What is being asked => The lines below, from the first through the one containing "pyautogui.scroll(3, 619, 318)", are to be given again exactly, with pictures left out and nothing added.

The data =>

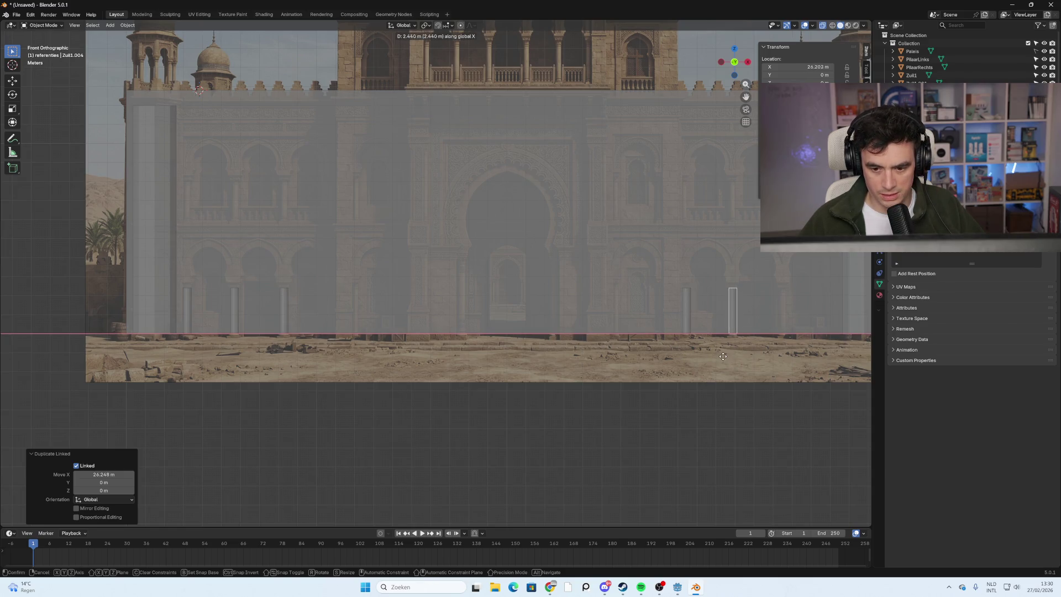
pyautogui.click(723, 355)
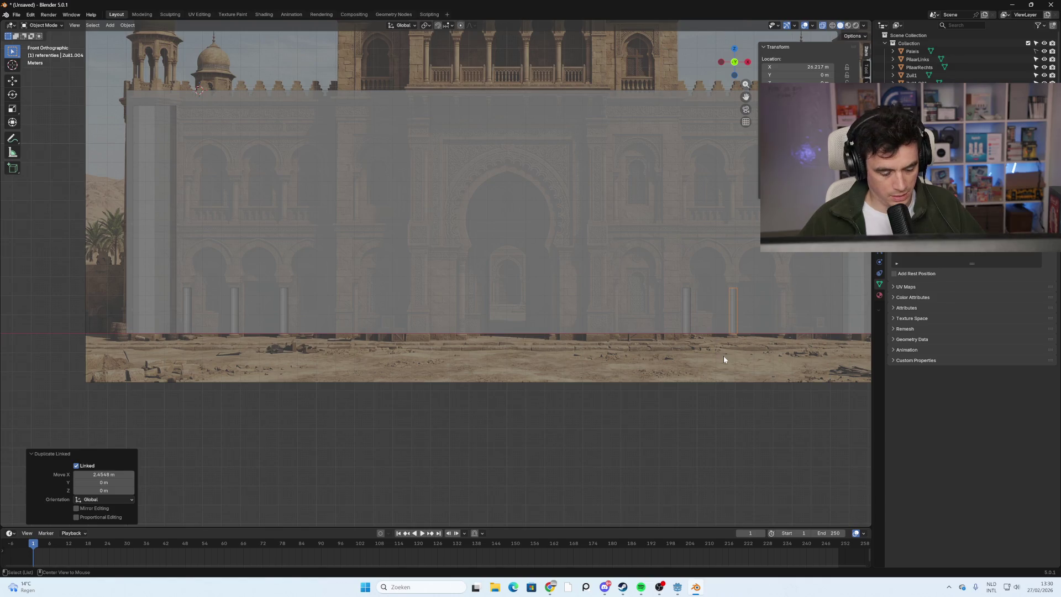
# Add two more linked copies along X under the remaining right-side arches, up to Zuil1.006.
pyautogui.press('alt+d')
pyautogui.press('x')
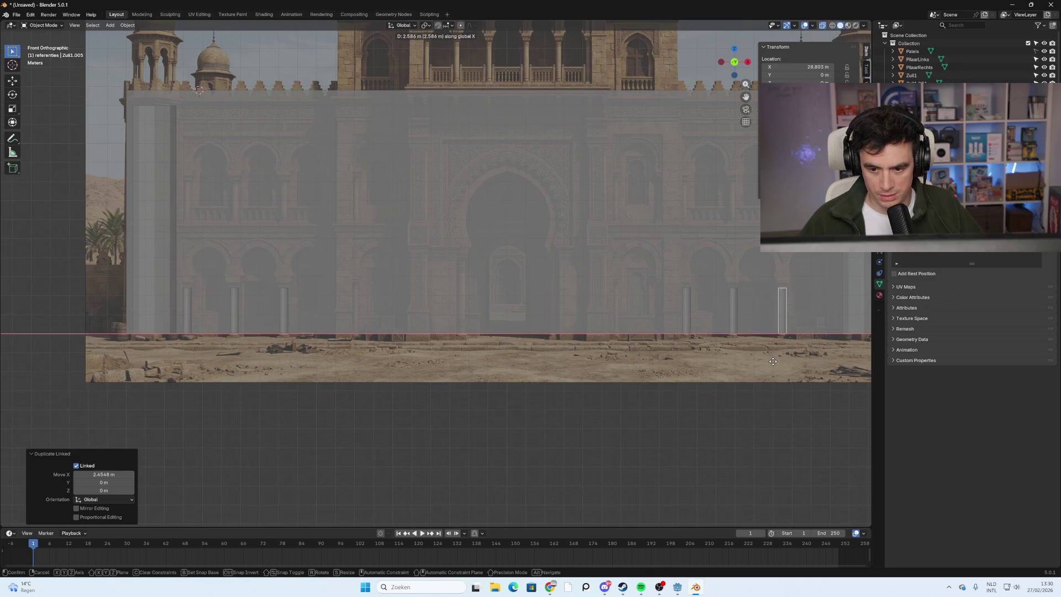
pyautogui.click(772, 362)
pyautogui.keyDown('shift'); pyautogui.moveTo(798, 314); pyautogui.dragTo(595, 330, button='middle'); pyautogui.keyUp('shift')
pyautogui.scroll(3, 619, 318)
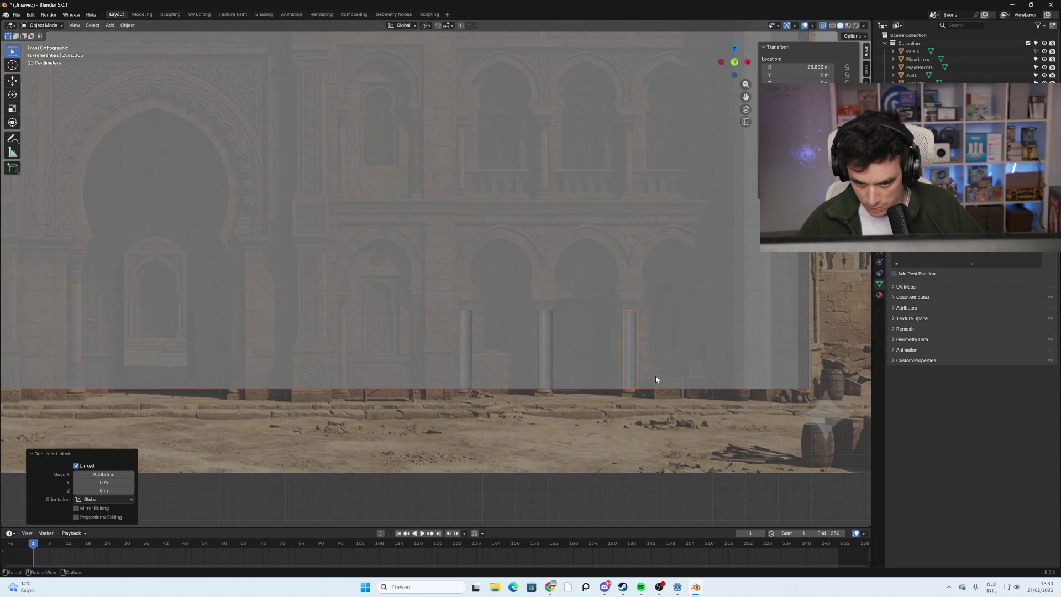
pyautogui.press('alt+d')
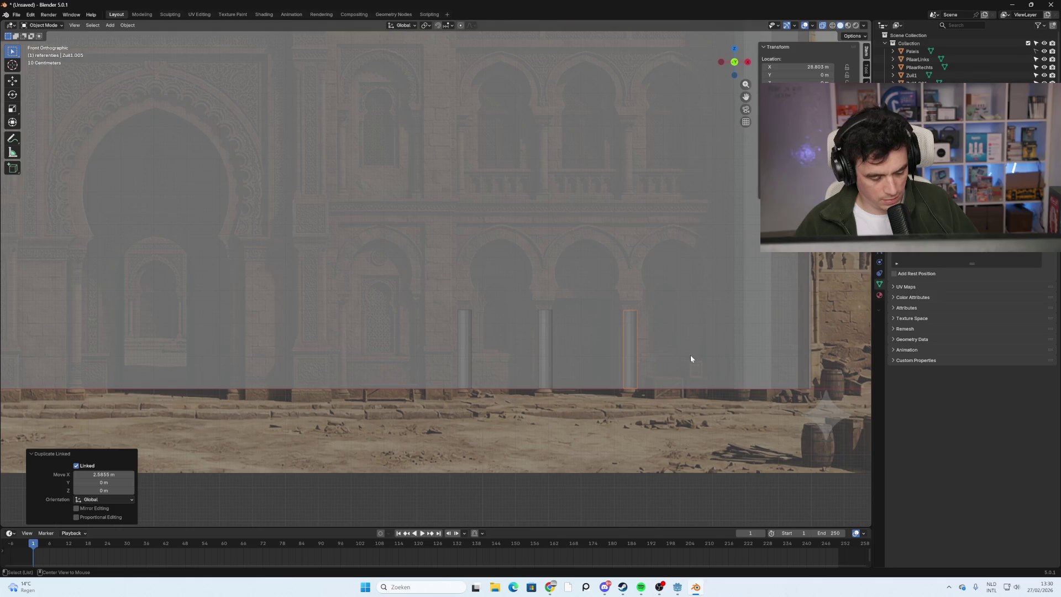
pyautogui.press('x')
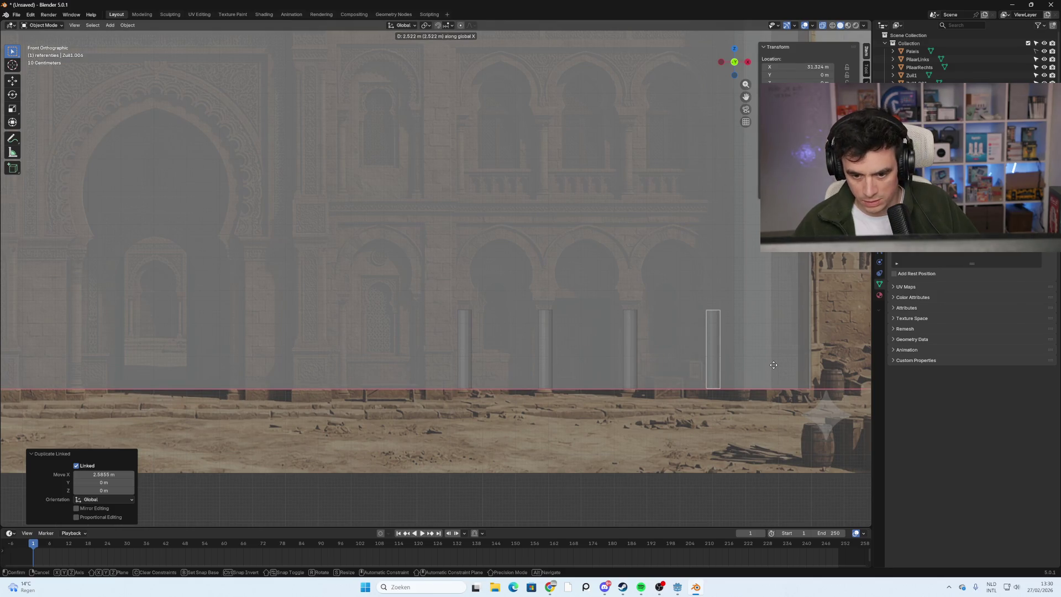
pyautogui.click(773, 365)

Answer section =>
pyautogui.click(723, 355)
# Add two more linked copies along X under the remaining right-side arches, up to Zuil1.006.
pyautogui.press('alt+d')
pyautogui.press('x')
pyautogui.click(772, 362)
pyautogui.keyDown('shift'); pyautogui.moveTo(798, 314); pyautogui.dragTo(595, 330, button='middle'); pyautogui.keyUp('shift')
pyautogui.scroll(3, 619, 318)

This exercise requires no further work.